The King–Devick test and sports-related concussion: Study of a rapid visual screening tool in a collegiate cohort

OBJECTIVE Concussion, defined as an impulse blow to the head or body resulting in transient neurologic signs or symptoms, has received increasing attention in sports at all levels. The King-Devick (K-D) test is based on the time to perform rapid number naming and captures eye movements and other correlates of suboptimal brain function. In a study of boxers and mixed martial arts (MMA) fighters, the K-D test was shown to have high degrees of test-retest and inter-rater reliability and to be an accurate method for rapidly identifying boxers and mixed martial arts fighters with concussion.
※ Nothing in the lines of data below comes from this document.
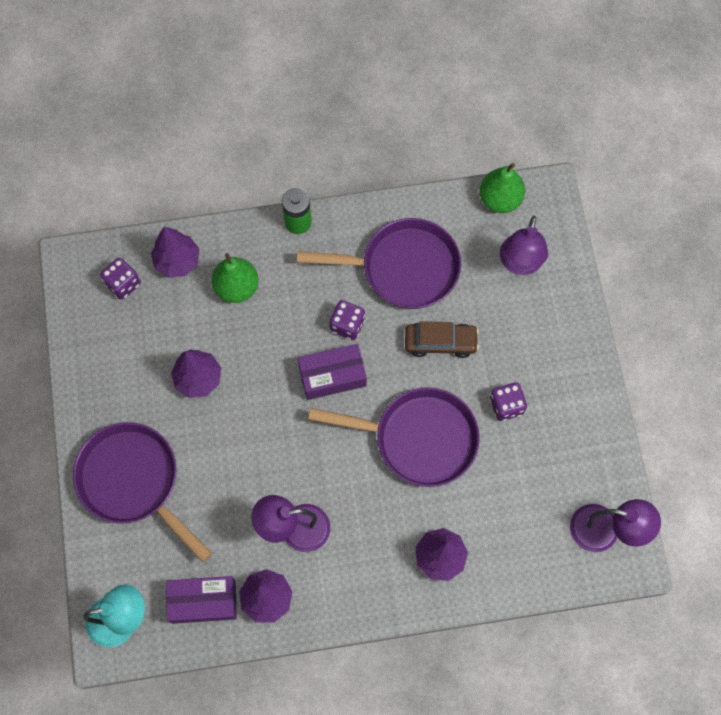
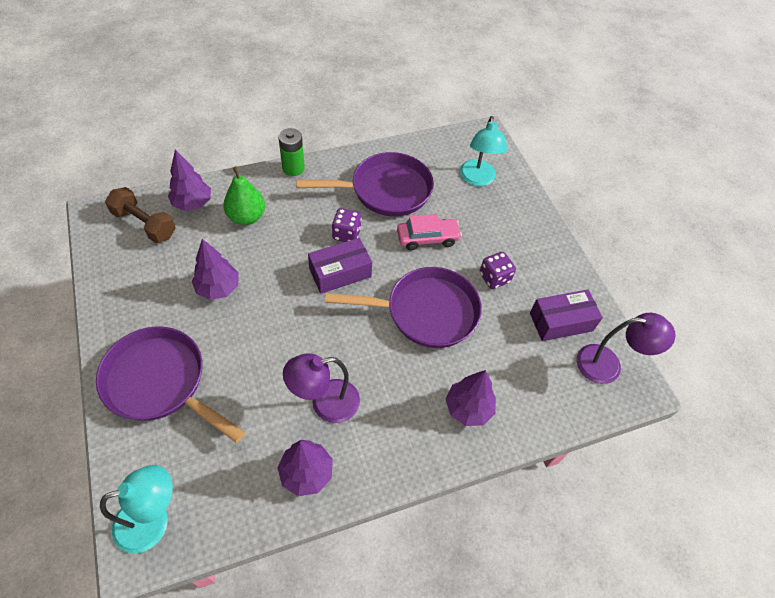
camera: 15 degrees left, 15 degrees down
(123, 284) = (144, 224): purple dice -> brown dumbbell
(203, 601) = (240, 487): purple box -> purple box (561, 322)
(440, 342) = (427, 238): brown car -> pink car
(500, 199) = (451, 140): green pear -> none
(519, 264) = (477, 179): purple lamp -> turquoise lamp

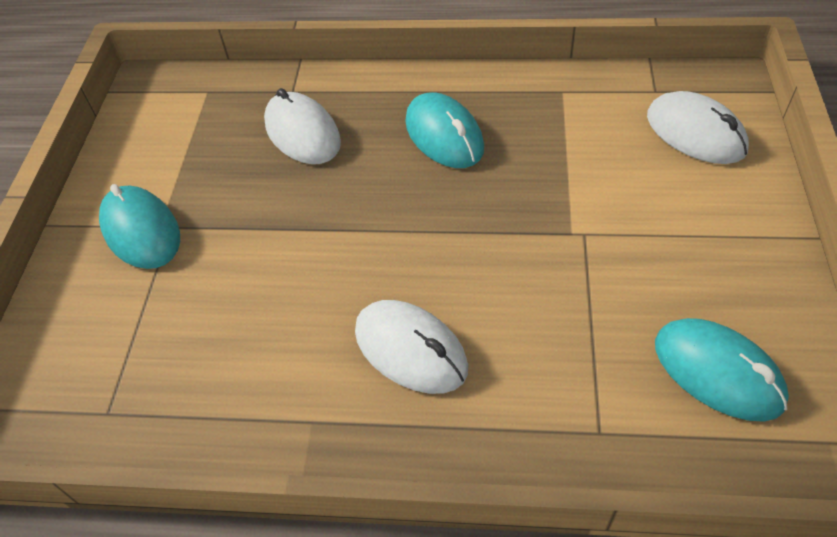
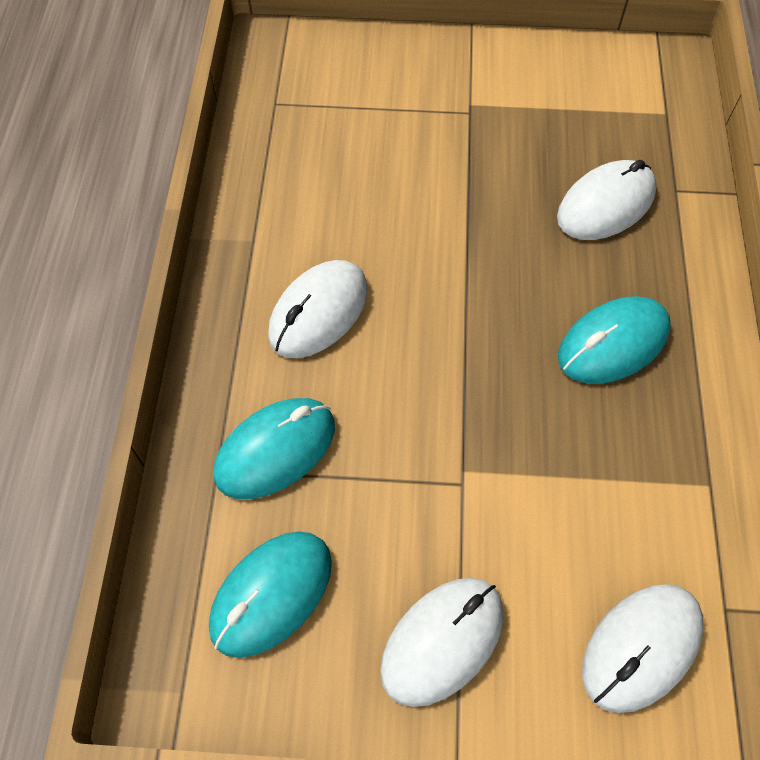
camera: 85 degrees right, 10 degrees up
(141, 231) = (463, 91): turquoise mouse -> turquoise mouse (275, 450)
(724, 246) = (442, 641): none -> white mouse

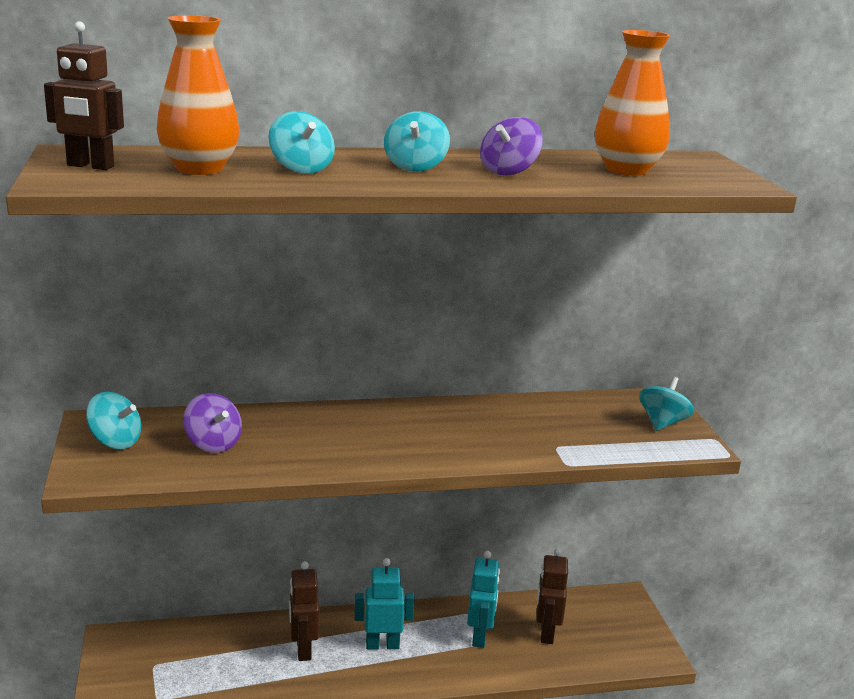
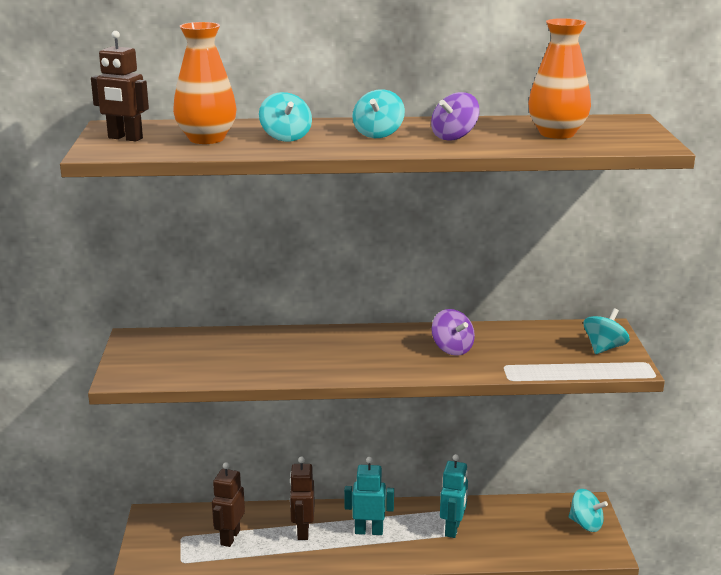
camera: 10 degrees right, 0 degrees up
(115, 441) = (148, 352): turquoise spinning top -> turquoise spinning top (586, 524)
(213, 444) = (223, 356): purple spinning top -> purple spinning top (452, 349)
(546, 633) = (511, 529): brown robot -> brown robot (230, 537)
We performed a study of the K-D test as a rapid sideline screening tool in collegiate athletes to determine the effect of concussion on K-D scores compared to a pre-season baseline. METHODS In this longitudinal study, athletes from the University of Pennsylvania varsity football, sprint football, and womens and mens soccer and basketball teams underwent baseline K-D testing prior to the start of the 2010-11 playing season. Post-season testing was also performed. For athletes who had concussions during the season, K-D testing was administered immediately on the sidelines and changes in score from baseline were determined. RESULTS Among 219 athletes tested at baseline, post-season K-D scores were lower (better) than the best pre-season scores (35.1 vs. 37.9s, P=0.03, Wilcoxon signed-rank test), reflecting mild learning effects in the absence of concussion. For the 10 athletes who had concussions, K-D testing on the sidelines showed significant worsening from baseline (46.9 vs. 37.0s, P=0.009), with all except one athlete demonstrating worsening from baseline (median 5.9s). CONCLUSION This study of collegiate athletes provides initial evidence in support of the K-D test as a strong candidate rapid sideline visual screening tool for concussion. Data show worsening of scores following concussion, and ongoing follow-up in this study with additional concussion events and different athlete populations will further examine the effectiveness of the K-D test.